Оля и Сережа, Милочка и Полиночка… Какие разные взрослые стояли за ними! Почему истощенная голодом Оля могла растянуть остатки своей ускользающей жизни до самой смерти братика? И на той же кровати у нас на глазах умерли здоровенькие девочки — не от голода, а от панического ужаса…
Некоторые из нас, жалкие маленькие дистрофики, смогли выжить и дожили до Победы, хотя по правилам медицины и законам войны должны были умереть… По-видимому, моя мама и мамы моих друзей по несчастью успели научить нас самообладанию, которое было так сильно в них самих.
Когда мне больно, душевно или физически, или тягостные предчувствия гнетут меня, я вспоминаю девочку Олю, слабенькую и истощенную, но сильную духом, и боль затихает перед памятью о величии ребенка, сумевшего прожить так достойно до последнего дыхания и умереть достойно.
НА КРАЮ ЖИЗНИ
_______________________________________________
ТАНЯ УТКИНА
январь 1941 — осень 1942
Крайне истощенная восьмилетняя девочка, со старчески изможденным личиком, тяжело страдала от голодного поноса. Болезнь так измучила ее, что она превратилась в живые мощи. Глаза глубоко ввалились в ямы огромных глазниц, нос заострился, пересохшие губы кривились в немом страдании. Руки и ноги превратились в тоненькие «макаронины», суставы казались непомерно огромными и тяжелыми для плоского, высохшего тела. Кости натягивали кожу так сильно, что казалось, будто она вот-вот порвется.
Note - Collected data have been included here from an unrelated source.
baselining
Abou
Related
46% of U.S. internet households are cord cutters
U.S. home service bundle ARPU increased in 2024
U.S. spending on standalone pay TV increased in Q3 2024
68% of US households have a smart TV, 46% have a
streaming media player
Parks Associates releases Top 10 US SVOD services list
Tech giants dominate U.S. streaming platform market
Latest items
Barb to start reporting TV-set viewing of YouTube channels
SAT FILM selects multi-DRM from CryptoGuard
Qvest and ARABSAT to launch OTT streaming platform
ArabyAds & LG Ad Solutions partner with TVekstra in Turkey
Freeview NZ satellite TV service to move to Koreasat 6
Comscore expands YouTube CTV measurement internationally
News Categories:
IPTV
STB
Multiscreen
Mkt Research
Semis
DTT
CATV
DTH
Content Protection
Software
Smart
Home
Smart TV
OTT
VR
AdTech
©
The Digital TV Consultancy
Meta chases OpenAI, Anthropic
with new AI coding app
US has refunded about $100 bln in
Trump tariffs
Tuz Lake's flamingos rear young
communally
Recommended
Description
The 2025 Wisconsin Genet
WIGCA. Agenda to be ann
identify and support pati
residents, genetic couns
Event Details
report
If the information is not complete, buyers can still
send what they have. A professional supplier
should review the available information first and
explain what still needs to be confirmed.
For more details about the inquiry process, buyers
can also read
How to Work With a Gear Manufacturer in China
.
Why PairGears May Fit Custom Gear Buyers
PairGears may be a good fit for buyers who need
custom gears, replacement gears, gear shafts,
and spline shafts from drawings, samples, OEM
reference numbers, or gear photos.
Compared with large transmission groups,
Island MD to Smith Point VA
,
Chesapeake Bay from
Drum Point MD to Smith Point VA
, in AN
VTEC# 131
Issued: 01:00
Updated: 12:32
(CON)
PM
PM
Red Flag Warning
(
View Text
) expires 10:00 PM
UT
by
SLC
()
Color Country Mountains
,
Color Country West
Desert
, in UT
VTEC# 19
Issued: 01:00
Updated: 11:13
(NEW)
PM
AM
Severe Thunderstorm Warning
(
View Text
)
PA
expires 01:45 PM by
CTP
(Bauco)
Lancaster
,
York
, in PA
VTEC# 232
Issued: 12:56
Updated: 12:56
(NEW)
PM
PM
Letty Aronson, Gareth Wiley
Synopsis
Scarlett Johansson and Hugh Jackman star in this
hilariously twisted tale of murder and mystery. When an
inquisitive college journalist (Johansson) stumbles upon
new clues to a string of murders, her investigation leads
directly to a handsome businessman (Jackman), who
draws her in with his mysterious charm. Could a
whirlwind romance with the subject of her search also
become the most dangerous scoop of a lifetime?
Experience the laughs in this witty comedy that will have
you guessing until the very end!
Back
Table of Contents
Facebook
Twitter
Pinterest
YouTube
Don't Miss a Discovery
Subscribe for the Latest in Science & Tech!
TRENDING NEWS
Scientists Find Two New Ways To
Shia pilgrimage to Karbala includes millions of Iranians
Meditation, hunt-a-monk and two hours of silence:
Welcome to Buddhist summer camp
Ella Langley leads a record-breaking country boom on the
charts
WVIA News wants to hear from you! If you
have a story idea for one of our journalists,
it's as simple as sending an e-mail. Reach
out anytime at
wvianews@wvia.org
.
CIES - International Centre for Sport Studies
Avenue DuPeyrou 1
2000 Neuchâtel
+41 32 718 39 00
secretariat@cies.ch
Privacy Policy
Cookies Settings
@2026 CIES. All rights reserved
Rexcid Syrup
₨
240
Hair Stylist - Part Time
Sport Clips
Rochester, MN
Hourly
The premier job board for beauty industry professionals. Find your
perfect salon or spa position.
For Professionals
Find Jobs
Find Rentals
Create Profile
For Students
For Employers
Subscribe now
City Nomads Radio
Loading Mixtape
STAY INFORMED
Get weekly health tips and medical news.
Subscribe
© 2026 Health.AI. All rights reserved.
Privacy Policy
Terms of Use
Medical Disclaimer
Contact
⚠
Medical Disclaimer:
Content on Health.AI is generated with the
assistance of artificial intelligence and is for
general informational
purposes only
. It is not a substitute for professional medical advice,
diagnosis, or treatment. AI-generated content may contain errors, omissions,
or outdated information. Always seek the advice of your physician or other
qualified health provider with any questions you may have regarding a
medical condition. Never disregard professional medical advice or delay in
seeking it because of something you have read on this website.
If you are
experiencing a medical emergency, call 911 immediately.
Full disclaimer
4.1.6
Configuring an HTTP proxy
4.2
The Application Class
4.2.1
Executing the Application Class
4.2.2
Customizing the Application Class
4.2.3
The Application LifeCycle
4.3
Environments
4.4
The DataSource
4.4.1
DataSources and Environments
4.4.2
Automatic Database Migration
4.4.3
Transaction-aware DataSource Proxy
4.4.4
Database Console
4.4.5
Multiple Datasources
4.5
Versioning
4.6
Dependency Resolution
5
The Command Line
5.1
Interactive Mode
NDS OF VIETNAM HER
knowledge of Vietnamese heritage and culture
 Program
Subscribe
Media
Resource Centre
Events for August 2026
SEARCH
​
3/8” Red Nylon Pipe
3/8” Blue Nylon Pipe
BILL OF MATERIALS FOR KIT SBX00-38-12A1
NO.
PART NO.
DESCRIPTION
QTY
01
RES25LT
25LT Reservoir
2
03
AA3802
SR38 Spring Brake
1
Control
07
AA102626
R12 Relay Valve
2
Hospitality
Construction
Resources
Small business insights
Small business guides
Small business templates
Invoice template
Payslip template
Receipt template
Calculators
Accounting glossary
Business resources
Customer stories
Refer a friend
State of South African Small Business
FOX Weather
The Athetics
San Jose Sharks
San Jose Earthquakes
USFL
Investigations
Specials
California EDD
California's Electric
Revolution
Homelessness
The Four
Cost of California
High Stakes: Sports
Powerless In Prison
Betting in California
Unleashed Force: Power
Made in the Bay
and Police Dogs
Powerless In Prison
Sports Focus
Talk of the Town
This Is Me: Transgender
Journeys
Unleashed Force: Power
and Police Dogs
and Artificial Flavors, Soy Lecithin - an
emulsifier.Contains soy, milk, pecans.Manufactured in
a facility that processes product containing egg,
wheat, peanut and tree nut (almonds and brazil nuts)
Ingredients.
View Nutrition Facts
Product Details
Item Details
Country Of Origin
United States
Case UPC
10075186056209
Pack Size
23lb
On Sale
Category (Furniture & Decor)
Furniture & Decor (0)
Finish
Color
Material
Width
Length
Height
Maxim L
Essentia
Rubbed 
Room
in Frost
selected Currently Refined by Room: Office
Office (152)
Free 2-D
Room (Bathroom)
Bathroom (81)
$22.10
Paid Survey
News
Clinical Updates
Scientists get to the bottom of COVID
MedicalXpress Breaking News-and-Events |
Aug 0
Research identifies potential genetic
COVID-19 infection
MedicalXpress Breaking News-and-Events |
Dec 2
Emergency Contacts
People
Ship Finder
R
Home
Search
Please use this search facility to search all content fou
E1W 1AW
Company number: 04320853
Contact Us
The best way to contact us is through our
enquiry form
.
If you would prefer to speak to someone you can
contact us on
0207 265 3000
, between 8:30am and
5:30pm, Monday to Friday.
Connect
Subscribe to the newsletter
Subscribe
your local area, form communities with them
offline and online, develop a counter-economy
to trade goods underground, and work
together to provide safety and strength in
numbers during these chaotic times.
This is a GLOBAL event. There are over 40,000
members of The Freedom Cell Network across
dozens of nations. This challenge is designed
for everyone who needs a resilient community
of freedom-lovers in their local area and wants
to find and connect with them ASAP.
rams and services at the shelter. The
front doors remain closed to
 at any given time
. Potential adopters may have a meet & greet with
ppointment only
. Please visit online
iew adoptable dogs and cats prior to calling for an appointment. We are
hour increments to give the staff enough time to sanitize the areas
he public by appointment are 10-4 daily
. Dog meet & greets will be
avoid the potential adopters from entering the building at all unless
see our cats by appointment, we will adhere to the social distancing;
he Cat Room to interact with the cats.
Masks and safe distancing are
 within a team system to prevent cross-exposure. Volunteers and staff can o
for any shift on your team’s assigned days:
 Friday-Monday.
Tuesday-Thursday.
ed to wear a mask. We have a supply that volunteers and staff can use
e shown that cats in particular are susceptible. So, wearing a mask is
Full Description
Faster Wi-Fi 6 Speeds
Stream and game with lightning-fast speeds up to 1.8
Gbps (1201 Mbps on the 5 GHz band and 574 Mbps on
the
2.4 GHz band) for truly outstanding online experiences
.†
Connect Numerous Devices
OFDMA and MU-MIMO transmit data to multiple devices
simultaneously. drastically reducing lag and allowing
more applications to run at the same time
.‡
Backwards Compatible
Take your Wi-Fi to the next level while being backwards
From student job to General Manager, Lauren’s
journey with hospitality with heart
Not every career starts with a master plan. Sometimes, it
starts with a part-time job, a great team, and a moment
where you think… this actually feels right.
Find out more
Несмотря на голодное время, Танечку неплохо кормили, но пища не удерживалась в организме угасающего дистрофика. Таня жадно проглатывала свое усиленное питание, но оно не задерживалось в желудке и тут же проливалось на простыню. Ей вводили глюкозу и что-то еще и сокрушались, что некуда было уколоть: вены спались, на попке зияли пролежни… Девочка таяла, как свечной огарочек, и казалось, что ее уже покрывают неземные тени. Однако сознание сохранялось, и никто не знал, хорошо это или плохо, так как наша Танечка понимала, что погибает, и не хотела умирать.